Path-flows are used to get a view of how users are navigating within a session.Usually represented as Sunburst charts.
Preparing data for this type chart requires partitioning,grouping and pivoting of data.
Relevant fields :
event_id - Identifier for events
event_name - Name of event
session_id - Session identifier.
date_time - Event happened time.
- Partition data using session_id,order by time of event occurred.Give number events. So event with number 10 will an event occurred as 10th event in that session.
- Find the number of starting event.For example if you want a path-flow with starting event as "Logged In" , first Logged In event in that session will be starting event
- Group sessionId,starting_event_number and sequence of events.This is to get multiple paths in same sessions counted.

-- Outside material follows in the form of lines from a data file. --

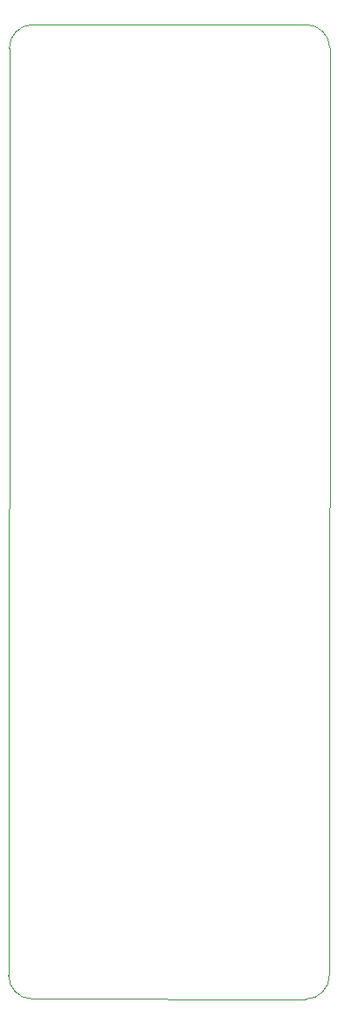
<source format=gbr>
%TF.GenerationSoftware,KiCad,Pcbnew,8.0.4*%
%TF.CreationDate,2024-11-03T02:00:12+08:00*%
%TF.ProjectId,MeshtasticStick,4d657368-7461-4737-9469-63537469636b,rev?*%
%TF.SameCoordinates,Original*%
%TF.FileFunction,Profile,NP*%
%FSLAX46Y46*%
G04 Gerber Fmt 4.6, Leading zero omitted, Abs format (unit mm)*
G04 Created by KiCad (PCBNEW 8.0.4) date 2024-11-03 02:00:12*
%MOMM*%
%LPD*%
G01*
G04 APERTURE LIST*
%TA.AperFunction,Profile*%
%ADD10C,0.100000*%
%TD*%
%TA.AperFunction,Profile*%
%ADD11C,0.050000*%
%TD*%
G04 APERTURE END LIST*
D10*
X127119261Y-68822085D02*
X153543000Y-68834000D01*
D11*
X127074477Y-163005715D02*
G75*
G02*
X124776585Y-160727454I-9777J2288115D01*
G01*
D10*
X153521237Y-163015575D02*
X127074477Y-163005715D01*
D11*
X124841000Y-71120000D02*
G75*
G02*
X127119261Y-68822100I2288100J9800D01*
G01*
X153543000Y-68834000D02*
G75*
G02*
X155840900Y-71112261I9800J-2288100D01*
G01*
D10*
X124841000Y-71120000D02*
X124776562Y-160727454D01*
D11*
X155799498Y-160717660D02*
G75*
G02*
X153521237Y-163015599I-2287998J-9940D01*
G01*
D10*
X155799498Y-160717660D02*
X155840915Y-71112261D01*
M02*

</source>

- Pivot the rows , so that events in path becoming columns.
- Now find count of each path by groping on columns.
- SQL given here has further data manipulations to make it ready for chart API.
The SQL was originally written for Redshift.As handy tool which improves readability of SQL,we preferred to use Window functions in Redshift.ANd it performed well. There are 11 window functions in pathflow_redshift.sql
While doing benchmarking of BigQuery original path-flow SQL running on Redshift failed with resource exhausted error, even for one month data.So we re-wrote path-flow SQL to use more group by
s and joins instead of window function.As you can see only two window functions are present in pathflow_bq.sql. It worked well in BigQuery , faster than Redshift.
Interestingly, we try running SQL which ran on BigQuery in Redshift.It was slower than running original SQL on Redshift.
Might be Redshift and BigQuery using different SQL optimization techniques.